What is the difference between parameters and hyperparameters?

Introduction

Machine learning is a field of mathematics where computers use predefined sets of instructions to learn or find patterns in data. These predefined sets of instructions that instruct how a computer will solve a problem or accomplish a task are called algorithms.

There are many types of algorithms in machine learning that function differently depending on the problem that needs to be solved or the task that needs to be accomplished.

Once an algorithm is used to find patterns in data, it’s referred to as a model. Models consist of parameters and hyperparameters.

We shall be discussing the differences between parameters and hyperparameters in this shot.

Diagram showing the model training sequence

Parameters vs. hyperparameters

Parameters are internal to a model and are estimated from the data itself.

Once a model’s parameters are determined, the model can be used to make predictions on unseen data.

For example, in a linear regression model, we have independent variables/features and one dependent variable called the target. This is illustrated in the equation below:

Y = a + bX

Here, Y is the target and X is the independent variable. In addition, b is the coefficient of X and a is the intercept or value of Y when X is zero.

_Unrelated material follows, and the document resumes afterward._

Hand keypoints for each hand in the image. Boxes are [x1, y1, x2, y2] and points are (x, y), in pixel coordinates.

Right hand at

The independent variable is used to predict the target feature.

In such a case, we use a linear regression algorithm to learn the underlying patterns in the data. Once we train the model, we derive coefficients from the independent features:

Y = 20 + 3X

The coefficient 3 and 20 in this model are the parameters. These parameters are then used to obtain predictions on data.

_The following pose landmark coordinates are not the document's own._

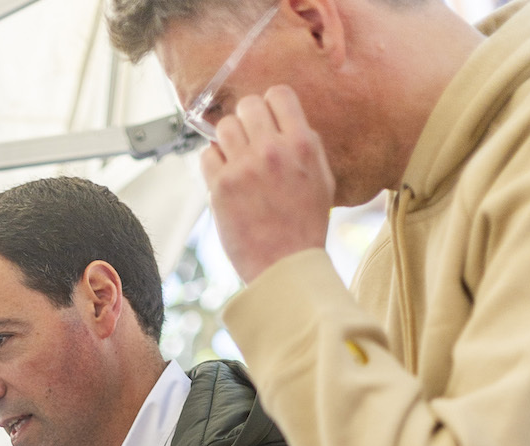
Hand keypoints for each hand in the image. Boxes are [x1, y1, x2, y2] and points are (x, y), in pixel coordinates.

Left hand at [202, 87, 334, 283]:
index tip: (267, 122)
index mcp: (301, 144)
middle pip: (248, 105)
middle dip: (247, 121)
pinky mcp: (221, 187)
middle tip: (248, 142)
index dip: (270, 106)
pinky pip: (207, 155)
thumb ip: (305, 145)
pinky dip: (213, 164)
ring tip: (236, 162)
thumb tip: (284, 120)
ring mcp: (244, 167)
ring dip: (228, 141)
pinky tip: (224, 180)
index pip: (278, 94)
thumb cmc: (304, 228)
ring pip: (224, 127)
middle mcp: (272, 150)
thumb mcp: (322, 179)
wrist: (285, 267)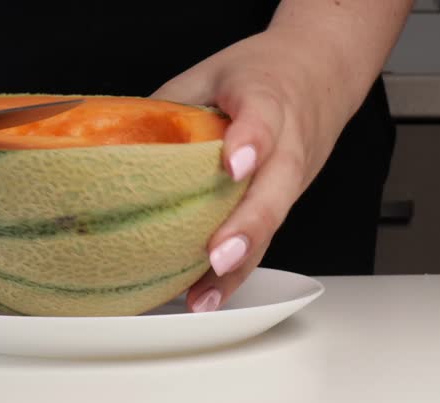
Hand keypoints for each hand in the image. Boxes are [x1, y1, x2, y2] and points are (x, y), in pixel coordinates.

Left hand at [151, 28, 358, 312]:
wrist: (323, 68)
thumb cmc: (265, 71)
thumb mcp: (212, 71)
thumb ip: (172, 105)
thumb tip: (116, 141)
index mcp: (268, 97)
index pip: (263, 117)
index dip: (250, 141)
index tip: (233, 163)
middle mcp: (289, 142)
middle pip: (275, 188)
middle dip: (248, 226)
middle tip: (217, 256)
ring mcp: (294, 176)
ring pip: (273, 225)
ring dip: (240, 266)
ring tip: (205, 298)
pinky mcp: (289, 200)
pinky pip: (267, 238)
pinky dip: (239, 270)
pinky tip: (209, 294)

Hyperparameters, on the other hand, are external to the model. They can be configured or tuned manually to maximize a model’s performance. They come with defaults and are set before the modeling starts. This is done to optimize the model.

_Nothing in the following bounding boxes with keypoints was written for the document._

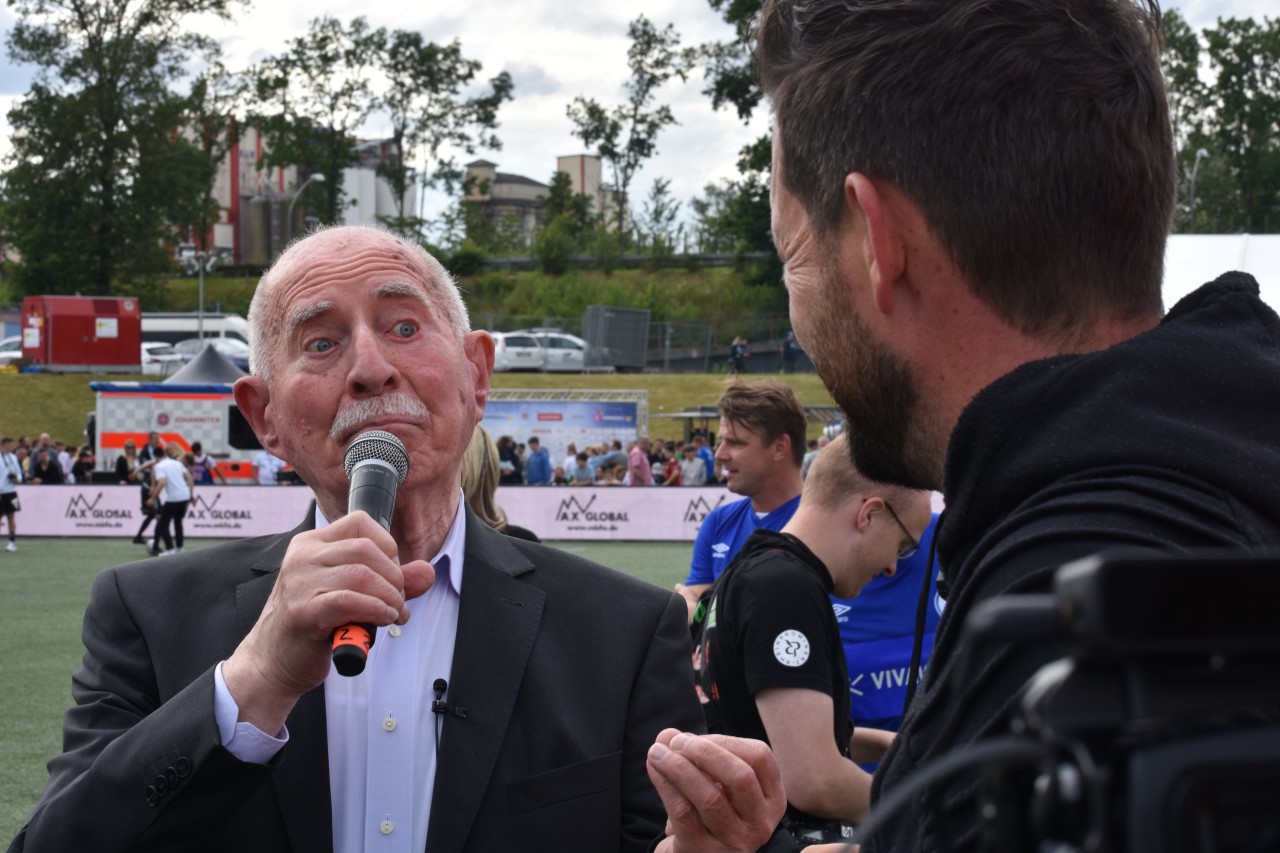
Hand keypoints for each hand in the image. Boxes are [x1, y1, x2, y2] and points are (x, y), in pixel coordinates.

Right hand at [221, 511, 435, 731]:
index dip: (388, 546)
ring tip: (394, 614)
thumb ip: (390, 581)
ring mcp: (299, 582)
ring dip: (390, 597)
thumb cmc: (313, 626)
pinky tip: (383, 620)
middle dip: (393, 576)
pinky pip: (351, 600)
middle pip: (366, 549)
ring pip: (362, 574)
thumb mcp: (352, 594)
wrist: (273, 663)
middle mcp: (302, 556)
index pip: (361, 522)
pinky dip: (376, 610)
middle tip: (398, 601)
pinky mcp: (303, 611)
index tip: (393, 574)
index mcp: (311, 544)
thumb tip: (428, 572)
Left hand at [648, 730, 785, 852]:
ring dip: (678, 767)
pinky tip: (655, 771)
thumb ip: (698, 753)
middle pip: (740, 777)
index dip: (724, 741)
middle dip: (704, 752)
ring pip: (710, 797)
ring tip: (657, 752)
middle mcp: (760, 822)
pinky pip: (684, 813)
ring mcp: (736, 841)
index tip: (693, 737)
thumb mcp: (716, 781)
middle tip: (675, 742)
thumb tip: (668, 736)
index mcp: (772, 798)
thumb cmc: (711, 809)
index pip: (759, 757)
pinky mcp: (705, 852)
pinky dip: (666, 786)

In the example above on the linear regression model, there are no definite hyperparameters to tune. However, variants of the linear regression algorithms, such as ridge regression and lasso regression, use regularization to obtain the best model’s parameters.

Another example of a hyperparameter would be k in the k-nearest neighbors (KNN) algorithm, where tuning helps obtain the optimal number of clusters, although the default value is 5.